• [Prompt]:
Your copy should hold every record exactly and no images.

• [Stored items]:
------------------------------------

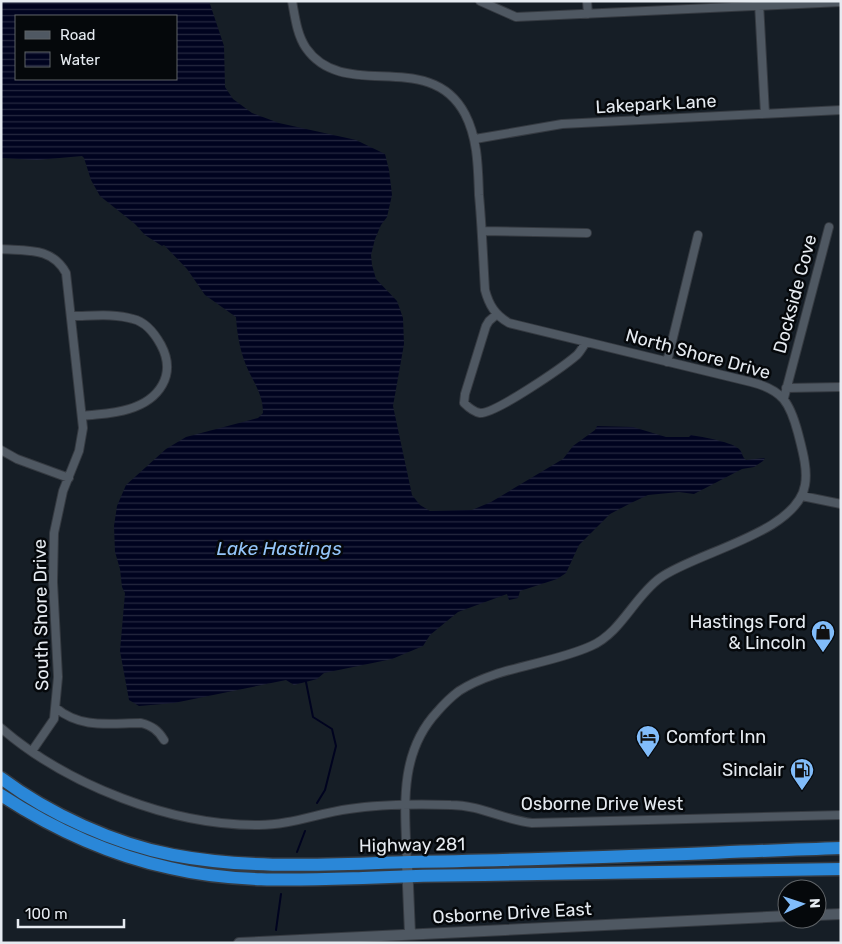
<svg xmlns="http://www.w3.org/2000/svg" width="842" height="944" font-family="Rubik,sans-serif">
	<defs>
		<pattern id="water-rules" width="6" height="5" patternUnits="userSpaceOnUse" patternTransform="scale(1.25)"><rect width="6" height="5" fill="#00031f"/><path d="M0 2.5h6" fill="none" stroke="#252840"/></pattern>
	</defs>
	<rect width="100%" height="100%" fill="#161e26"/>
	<path fill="url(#water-rules)" fill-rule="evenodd" d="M1 1H209L224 46 225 87 233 99 252 113 279 123 356 140 385 154 389 170 392 195 387 217 381 225 375 239 371 255 372 265 376 279 397 301 403 318 404 344 393 406 412 495 420 505 430 511 472 510 491 502 563 459 573 446 595 430 597 426 633 427 666 437H689L691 435C702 437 734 442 740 450 743 454 742 457 746 460L765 458 763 461 754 467 742 469 694 494 679 492 648 495 631 503 610 514 579 545 566 573 557 579 520 591 518 598 509 600 507 594 458 612 430 635 423 646 392 659 324 673 317 679 294 685 286 680 174 703 139 706 129 700 120 651 125 593 122 587 120 569 115 552 114 526 117 506 126 485 166 449 186 437 258 418 263 413C263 396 256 386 249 372 241 355 237 336 236 317L205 295 187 269 164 245 162 246 145 235 135 224 100 196 91 180 84 158 82 156 37 160 1 158ZM16 16H176V79H16Z"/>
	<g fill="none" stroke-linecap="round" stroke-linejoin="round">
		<path stroke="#00031f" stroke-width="2" d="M306 682 313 717 332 729 336 746 325 790 317 803
			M297 852 305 831
			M276 930 281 894"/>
		<g stroke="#353a41" stroke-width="10">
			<path id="minor" d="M292 1C295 17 297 35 306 48 344 103 430 47 465 114 478 139 478 168 479 195 482 227 483 258 485 290 489 305 495 315 509 323L751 382C783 390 790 403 798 433 802 449 808 469 805 485 797 533 696 552 660 578 634 597 621 633 591 646 549 665 498 666 459 691 451 697 443 705 437 712 398 754 405 809 407 862
				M480 1 516 17 841 2
				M587 1 588 14
				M759 3 765 114
				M475 139 562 124 841 110
				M482 231 587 233
				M1 249C27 251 52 247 66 273L83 428 79 451 63 491 54 533 53 582 58 677 54 719 32 751
				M497 314 489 321 486 326 465 394 464 403C468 407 474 412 480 413 495 414 563 367 577 355 580 352 583 347 586 342
				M72 316C91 316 114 313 133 319 146 322 155 334 161 345 177 375 159 400 129 409 114 414 98 414 83 416
				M667 362 698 235
				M786 388 841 387
				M784 398 829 227
				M1 450 17 459 69 478
				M802 496 841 504
				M56 708C81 729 110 723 141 723 152 726 158 730 164 740
				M1 728C67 785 172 826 259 825 290 825 319 813 349 809 382 804 418 804 451 805 480 805 504 820 532 823L841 815"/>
		</g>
		<g stroke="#353a41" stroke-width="12">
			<path id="tertiary" d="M407 862 410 934
				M817 915 841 914
				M239 943 787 916"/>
		</g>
		<g stroke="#353a41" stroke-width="15">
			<path id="trunk" d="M1 778C49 814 115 844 173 855 252 870 331 864 410 862 554 860 697 853 841 848
				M1 795C53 829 110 855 170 868 233 883 299 880 363 878 403 876 443 875 484 875 603 873 722 871 841 869"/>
		</g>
		<use href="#minor" stroke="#4f5862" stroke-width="8"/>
		<use href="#tertiary" stroke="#4f5862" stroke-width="10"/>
		<use href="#trunk" stroke="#2a87d8" stroke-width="12"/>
	</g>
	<defs>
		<g id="shop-pin" transform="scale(1.25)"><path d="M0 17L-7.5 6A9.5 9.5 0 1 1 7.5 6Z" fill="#81bcfa" stroke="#05080b"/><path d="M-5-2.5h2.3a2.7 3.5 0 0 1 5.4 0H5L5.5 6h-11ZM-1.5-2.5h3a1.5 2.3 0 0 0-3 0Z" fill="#111"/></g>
		<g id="hotel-pin" transform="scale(1.25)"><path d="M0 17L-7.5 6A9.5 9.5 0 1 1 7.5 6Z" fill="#81bcfa" stroke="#05080b"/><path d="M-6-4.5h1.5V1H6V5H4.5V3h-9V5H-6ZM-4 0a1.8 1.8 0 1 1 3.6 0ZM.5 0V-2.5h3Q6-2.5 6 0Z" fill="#111"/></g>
		<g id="fuel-pin" transform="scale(1.25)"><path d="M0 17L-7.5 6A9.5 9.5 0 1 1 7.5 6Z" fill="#81bcfa" stroke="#05080b"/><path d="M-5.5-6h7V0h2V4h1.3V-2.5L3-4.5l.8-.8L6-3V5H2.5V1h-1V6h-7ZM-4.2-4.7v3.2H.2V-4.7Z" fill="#111"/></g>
	</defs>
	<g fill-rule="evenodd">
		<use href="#shop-pin" x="823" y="632"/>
		<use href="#hotel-pin" x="648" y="737"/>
		<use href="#fuel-pin" x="802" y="770"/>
	</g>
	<g text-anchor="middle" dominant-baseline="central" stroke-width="5" stroke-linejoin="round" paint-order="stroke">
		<g font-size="18" fill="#e6ebf1" stroke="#05080b">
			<text transform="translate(656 104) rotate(-3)">Lakepark Lane</text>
			<text transform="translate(795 294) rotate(-75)">Dockside Cove</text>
			<text transform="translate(698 354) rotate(15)">North Shore Drive</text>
			<text transform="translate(41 615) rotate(-91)">South Shore Drive</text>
			<text x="602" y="804">Osborne Drive West</text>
			<text transform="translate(412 845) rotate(-1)">Highway 281</text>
			<text transform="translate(512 913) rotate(-3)">Osborne Drive East</text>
		</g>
		<g font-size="18" fill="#e6ebf1" stroke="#05080b" text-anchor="end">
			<text x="806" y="622">Hastings Ford<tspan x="806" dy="21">&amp; Lincoln</tspan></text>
			<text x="666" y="737" text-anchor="start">Comfort Inn</text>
			<text x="784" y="770">Sinclair</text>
		</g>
		<g font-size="19" font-style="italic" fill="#94c5f9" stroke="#05080b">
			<text x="279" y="548">Lake Hastings</text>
		</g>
	</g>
	<rect width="842" height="944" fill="none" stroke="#e6ebf1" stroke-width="5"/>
	<rect x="15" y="15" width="162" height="65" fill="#05080b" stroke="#5f6367"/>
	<rect x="25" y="31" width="25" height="8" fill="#4f5862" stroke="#5f6367"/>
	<text x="60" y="40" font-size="15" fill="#e6ebf1">Road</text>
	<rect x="25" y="52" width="25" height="15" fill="url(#water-rules)" stroke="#5f6367"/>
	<text x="60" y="65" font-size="15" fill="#e6ebf1">Water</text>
	<g transform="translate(802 904) rotate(87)"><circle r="24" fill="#05080b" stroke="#5f6367"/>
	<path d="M0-4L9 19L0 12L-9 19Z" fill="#81bcfa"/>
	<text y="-8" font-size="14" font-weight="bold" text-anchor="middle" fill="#e6ebf1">N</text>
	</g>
	<path d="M18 919v8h106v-8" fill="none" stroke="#e6ebf1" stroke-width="2.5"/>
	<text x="25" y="919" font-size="15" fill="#e6ebf1" stroke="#05080b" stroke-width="4" paint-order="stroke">100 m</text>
</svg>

------------------------------------

• [Output for this task]:
<svg xmlns="http://www.w3.org/2000/svg" width="842" height="944" font-family="Rubik,sans-serif">
	<defs>
		<pattern id="water-rules" width="6" height="5" patternUnits="userSpaceOnUse" patternTransform="scale(1.25)"><rect width="6" height="5" fill="#00031f"/><path d="M0 2.5h6" fill="none" stroke="#252840"/></pattern>
	</defs>
	<rect width="100%" height="100%" fill="#161e26"/>
	<path fill="url(#water-rules)" fill-rule="evenodd" d="M1 1H209L224 46 225 87 233 99 252 113 279 123 356 140 385 154 389 170 392 195 387 217 381 225 375 239 371 255 372 265 376 279 397 301 403 318 404 344 393 406 412 495 420 505 430 511 472 510 491 502 563 459 573 446 595 430 597 426 633 427 666 437H689L691 435C702 437 734 442 740 450 743 454 742 457 746 460L765 458 763 461 754 467 742 469 694 494 679 492 648 495 631 503 610 514 579 545 566 573 557 579 520 591 518 598 509 600 507 594 458 612 430 635 423 646 392 659 324 673 317 679 294 685 286 680 174 703 139 706 129 700 120 651 125 593 122 587 120 569 115 552 114 526 117 506 126 485 166 449 186 437 258 418 263 413C263 396 256 386 249 372 241 355 237 336 236 317L205 295 187 269 164 245 162 246 145 235 135 224 100 196 91 180 84 158 82 156 37 160 1 158ZM16 16H176V79H16Z"/>
	<g fill="none" stroke-linecap="round" stroke-linejoin="round">
		<path stroke="#00031f" stroke-width="2" d="M306 682 313 717 332 729 336 746 325 790 317 803
			M297 852 305 831
			M276 930 281 894"/>
		<g stroke="#353a41" stroke-width="10">
			<path id="minor" d="M292 1C295 17 297 35 306 48 344 103 430 47 465 114 478 139 478 168 479 195 482 227 483 258 485 290 489 305 495 315 509 323L751 382C783 390 790 403 798 433 802 449 808 469 805 485 797 533 696 552 660 578 634 597 621 633 591 646 549 665 498 666 459 691 451 697 443 705 437 712 398 754 405 809 407 862
				M480 1 516 17 841 2
				M587 1 588 14
				M759 3 765 114
				M475 139 562 124 841 110
				M482 231 587 233
				M1 249C27 251 52 247 66 273L83 428 79 451 63 491 54 533 53 582 58 677 54 719 32 751
				M497 314 489 321 486 326 465 394 464 403C468 407 474 412 480 413 495 414 563 367 577 355 580 352 583 347 586 342
				M72 316C91 316 114 313 133 319 146 322 155 334 161 345 177 375 159 400 129 409 114 414 98 414 83 416
				M667 362 698 235
				M786 388 841 387
				M784 398 829 227
				M1 450 17 459 69 478
				M802 496 841 504
				M56 708C81 729 110 723 141 723 152 726 158 730 164 740
				M1 728C67 785 172 826 259 825 290 825 319 813 349 809 382 804 418 804 451 805 480 805 504 820 532 823L841 815"/>
		</g>
		<g stroke="#353a41" stroke-width="12">
			<path id="tertiary" d="M407 862 410 934
				M817 915 841 914
				M239 943 787 916"/>
		</g>
		<g stroke="#353a41" stroke-width="15">
			<path id="trunk" d="M1 778C49 814 115 844 173 855 252 870 331 864 410 862 554 860 697 853 841 848
				M1 795C53 829 110 855 170 868 233 883 299 880 363 878 403 876 443 875 484 875 603 873 722 871 841 869"/>
		</g>
		<use href="#minor" stroke="#4f5862" stroke-width="8"/>
		<use href="#tertiary" stroke="#4f5862" stroke-width="10"/>
		<use href="#trunk" stroke="#2a87d8" stroke-width="12"/>
	</g>
	<defs>
		<g id="shop-pin" transform="scale(1.25)"><path d="M0 17L-7.5 6A9.5 9.5 0 1 1 7.5 6Z" fill="#81bcfa" stroke="#05080b"/><path d="M-5-2.5h2.3a2.7 3.5 0 0 1 5.4 0H5L5.5 6h-11ZM-1.5-2.5h3a1.5 2.3 0 0 0-3 0Z" fill="#111"/></g>
		<g id="hotel-pin" transform="scale(1.25)"><path d="M0 17L-7.5 6A9.5 9.5 0 1 1 7.5 6Z" fill="#81bcfa" stroke="#05080b"/><path d="M-6-4.5h1.5V1H6V5H4.5V3h-9V5H-6ZM-4 0a1.8 1.8 0 1 1 3.6 0ZM.5 0V-2.5h3Q6-2.5 6 0Z" fill="#111"/></g>
		<g id="fuel-pin" transform="scale(1.25)"><path d="M0 17L-7.5 6A9.5 9.5 0 1 1 7.5 6Z" fill="#81bcfa" stroke="#05080b"/><path d="M-5.5-6h7V0h2V4h1.3V-2.5L3-4.5l.8-.8L6-3V5H2.5V1h-1V6h-7ZM-4.2-4.7v3.2H.2V-4.7Z" fill="#111"/></g>
	</defs>
	<g fill-rule="evenodd">
		<use href="#shop-pin" x="823" y="632"/>
		<use href="#hotel-pin" x="648" y="737"/>
		<use href="#fuel-pin" x="802" y="770"/>
	</g>
	<g text-anchor="middle" dominant-baseline="central" stroke-width="5" stroke-linejoin="round" paint-order="stroke">
		<g font-size="18" fill="#e6ebf1" stroke="#05080b">
			<text transform="translate(656 104) rotate(-3)">Lakepark Lane</text>
			<text transform="translate(795 294) rotate(-75)">Dockside Cove</text>
			<text transform="translate(698 354) rotate(15)">North Shore Drive</text>
			<text transform="translate(41 615) rotate(-91)">South Shore Drive</text>
			<text x="602" y="804">Osborne Drive West</text>
			<text transform="translate(412 845) rotate(-1)">Highway 281</text>
			<text transform="translate(512 913) rotate(-3)">Osborne Drive East</text>
		</g>
		<g font-size="18" fill="#e6ebf1" stroke="#05080b" text-anchor="end">
			<text x="806" y="622">Hastings Ford<tspan x="806" dy="21">&amp; Lincoln</tspan></text>
			<text x="666" y="737" text-anchor="start">Comfort Inn</text>
			<text x="784" y="770">Sinclair</text>
		</g>
		<g font-size="19" font-style="italic" fill="#94c5f9" stroke="#05080b">
			<text x="279" y="548">Lake Hastings</text>
		</g>
	</g>
	<rect width="842" height="944" fill="none" stroke="#e6ebf1" stroke-width="5"/>
	<rect x="15" y="15" width="162" height="65" fill="#05080b" stroke="#5f6367"/>
	<rect x="25" y="31" width="25" height="8" fill="#4f5862" stroke="#5f6367"/>
	<text x="60" y="40" font-size="15" fill="#e6ebf1">Road</text>
	<rect x="25" y="52" width="25" height="15" fill="url(#water-rules)" stroke="#5f6367"/>
	<text x="60" y="65" font-size="15" fill="#e6ebf1">Water</text>
	<g transform="translate(802 904) rotate(87)"><circle r="24" fill="#05080b" stroke="#5f6367"/>
	<path d="M0-4L9 19L0 12L-9 19Z" fill="#81bcfa"/>
	<text y="-8" font-size="14" font-weight="bold" text-anchor="middle" fill="#e6ebf1">N</text>
	</g>
	<path d="M18 919v8h106v-8" fill="none" stroke="#e6ebf1" stroke-width="2.5"/>
	<text x="25" y="919" font-size="15" fill="#e6ebf1" stroke="#05080b" stroke-width="4" paint-order="stroke">100 m</text>
</svg>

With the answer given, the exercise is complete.